The Government has recently released the GP Forward View (GPFV). What does this mean for practices and primary care more widely? Although there are some encouraging signs, the document has been greeted with a mixed reaction and rather more muted enthusiasm than might have been expected. Why?
Firstly, it would have been good to paint the picture of the end game for primary care. What we have in the GPFV is a menu of interventions designed to shore up a crumbling General Practice. How should it feel in General Practice by 2020? What would the workload be and what would the range of services encompass? Without this sort of context – together with assurance that the hospital sector would regain financial sustainability – it’s difficult to see how primary care will fit; and that the promise of primary care rejuvenation and sustainability is achievable. Will this accelerate practices forming larger units; formally via merger, or just loosely, as at present, in federations? Or counterintuitively, will the GPFV prop up the status quo and slow transformative change in primary care? There is reference to the strength of independent contractor GPs but are we already too late to stop partners walking away from the business, financial and organisational risk they face currently?
Secondly, the GPFV does represent an acknowledgement that primary care is fundamental to the ongoing stability of the NHS. In fact the tone is really apologetic for the state that primary care is in. If hospitals are to get back into balance, much more needs to be done to prevent avoidable (and often non-contributory) work heading their way and at last this seems to have been acknowledged. We must kerb our cynicism regarding ‘double counting’ of investment and believe that NHS England means to do as it says.
Over a third of the document itemises schemes to increase workforce and reduce workload in General Practice. There is a section on how hospitals shouldn’t shift work to primary care, though it’s hard to see how writing such requirements into their contracts with CCGs will force behavioural change – we’ve seen repeatedly how blunt an instrument a contract is when dealing with a strong provider trust. Much is said about support with new professionals in primary care – surely some way off and without the range of diagnostic skills that come with GP training. Embarrassingly there is a tranche of measures to deal with the stresses and burnout present in the profession – hardly an advert for fresh recruitment – “Become a GP and we’ll provide mental health support once you’re stressed out”!
Lastly, it heralds some welcome and long overdue good news for General Practice. Jeremy Hunt’s obsession that primary care should serve a penance for the 2004 contract has brought it to its knees.
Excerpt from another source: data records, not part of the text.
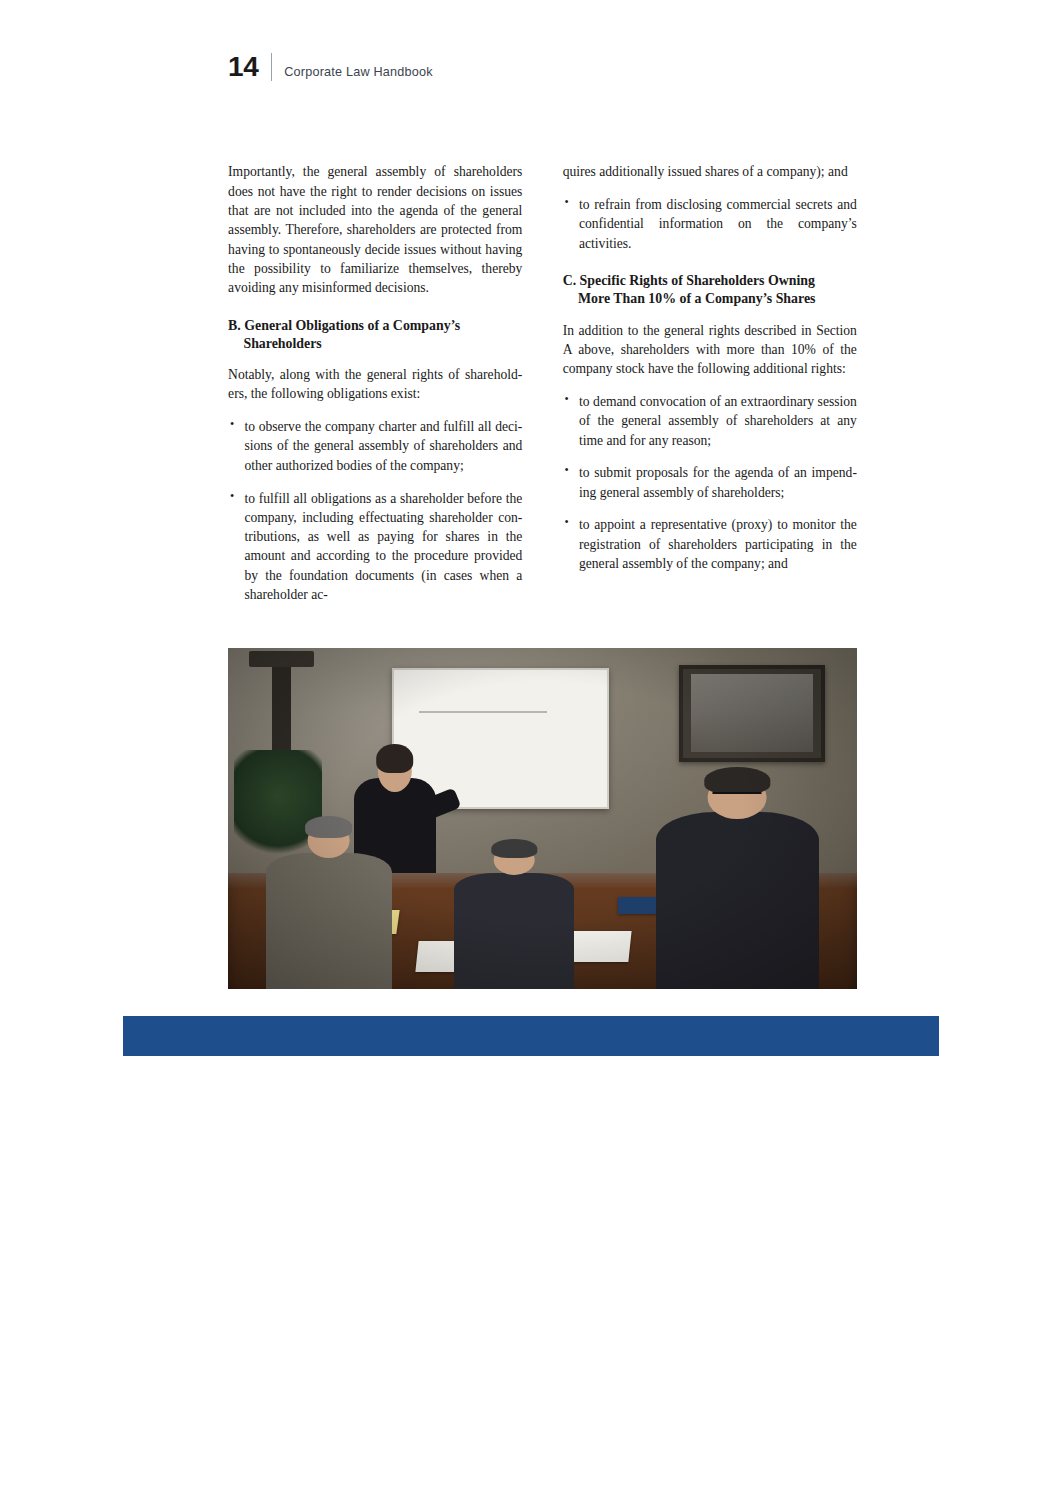14 Corporate Law Handbook
Importantly, the general assembly of shareholders does not have the right to render decisions on issues that are not included into the agenda of the general assembly. Therefore, shareholders are protected from having to spontaneously decide issues without having the possibility to familiarize themselves, thereby avoiding any misinformed decisions.
B. General Obligations of a Company’sShareholders
Notably, along with the general rights of shareholders, the following obligations exist:
to observe the company charter and fulfill all decisions of the general assembly of shareholders and other authorized bodies of the company;
to fulfill all obligations as a shareholder before the company, including effectuating shareholder contributions, as well as paying for shares in the amount and according to the procedure provided by the foundation documents (in cases when a shareholder ac-
quires additionally issued shares of a company); and
to refrain from disclosing commercial secrets and confidential information on the company’s activities.
C. Specific Rights of Shareholders OwningMore Than 10% of a Company’s Shares
In addition to the general rights described in Section A above, shareholders with more than 10% of the company stock have the following additional rights:
to demand convocation of an extraordinary session of the general assembly of shareholders at any time and for any reason;
to submit proposals for the agenda of an impending general assembly of shareholders;
to appoint a representative (proxy) to monitor the registration of shareholders participating in the general assembly of the company; and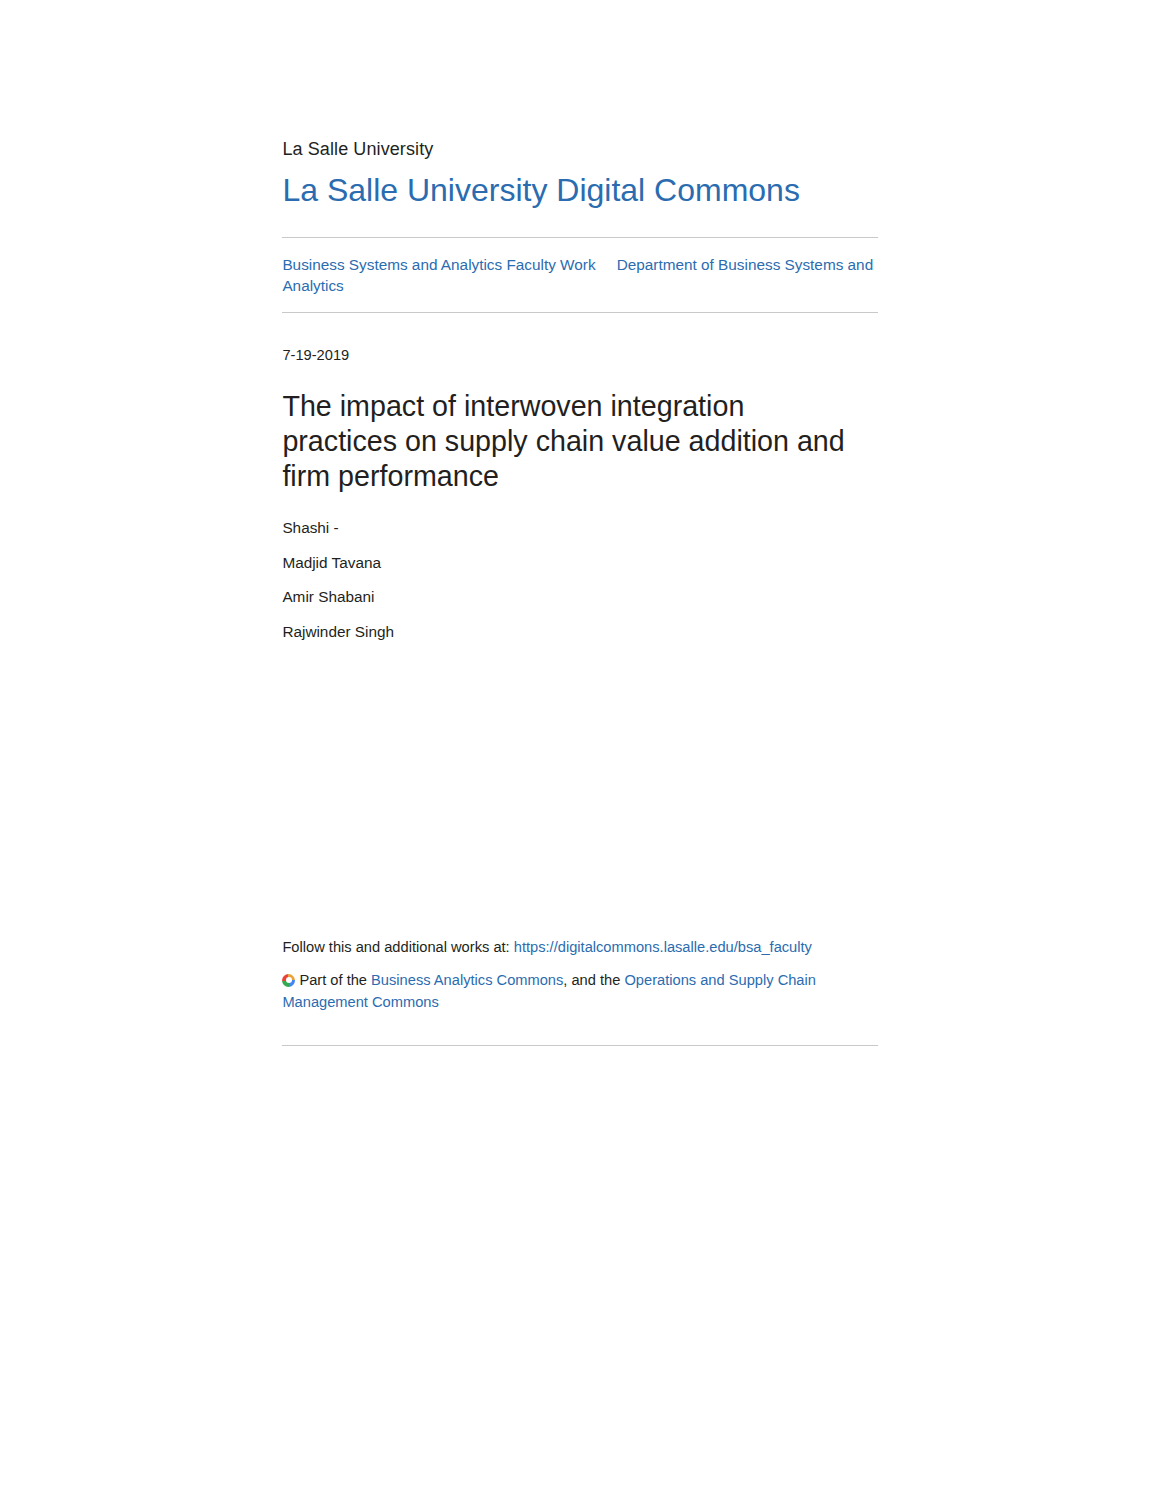La Salle University
La Salle University Digital Commons
Business Systems and Analytics Faculty Work Department of Business Systems and Analytics
7-19-2019
The impact of interwoven integration practices on supply chain value addition and firm performance
Shashi -
Madjid Tavana
Amir Shabani
Rajwinder Singh
Follow this and additional works at: https://digitalcommons.lasalle.edu/bsa_faculty
Part of the Business Analytics Commons, and the Operations and Supply Chain Management Commons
An inadequately developed primary sector leverages extra pressure on the expensive secondary and tertiary components of the system and we have seen how reducing actual and percentage spend on primary care is matched by financial overspends in the hospital sector. We should have learned from areas in the world with capitated placed-based budgets that investment ‘upstream’ is essential to avoid crippling ‘downstream’ costs. General Practice is in crisis and although this intervention is very much ‘eleventh hour’ let’s hope that it, the NHS’ internationally admired ‘jewel in the crown’, is salvageable and that the GPFV represents a real and sustained change in policy towards General Practice and a recognition of its pivotal position in UK health care.